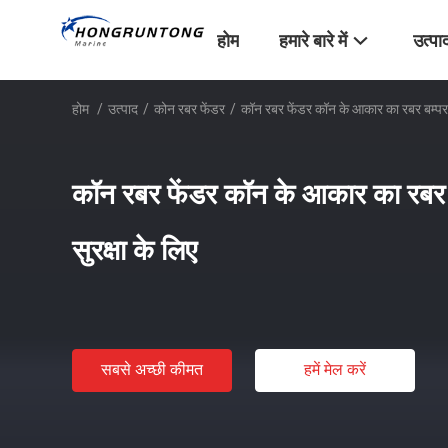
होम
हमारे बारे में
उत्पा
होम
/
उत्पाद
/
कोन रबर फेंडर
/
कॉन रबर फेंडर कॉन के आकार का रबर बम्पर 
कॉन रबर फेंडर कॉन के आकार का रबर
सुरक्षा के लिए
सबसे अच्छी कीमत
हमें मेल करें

.....

→ Instructions for the task
Duplicate every line of text from the items above without changing anything, and leave the pictures out of your answer.

→ Solution to the exercise
होम
हमारे बारे में
उत्पा
होम
/
उत्पाद
/
कोन रबर फेंडर
/
कॉन रबर फेंडर कॉन के आकार का रबर बम्पर 
कॉन रबर फेंडर कॉन के आकार का रबर
सुरक्षा के लिए
सबसे अच्छी कीमत
हमें मेल करें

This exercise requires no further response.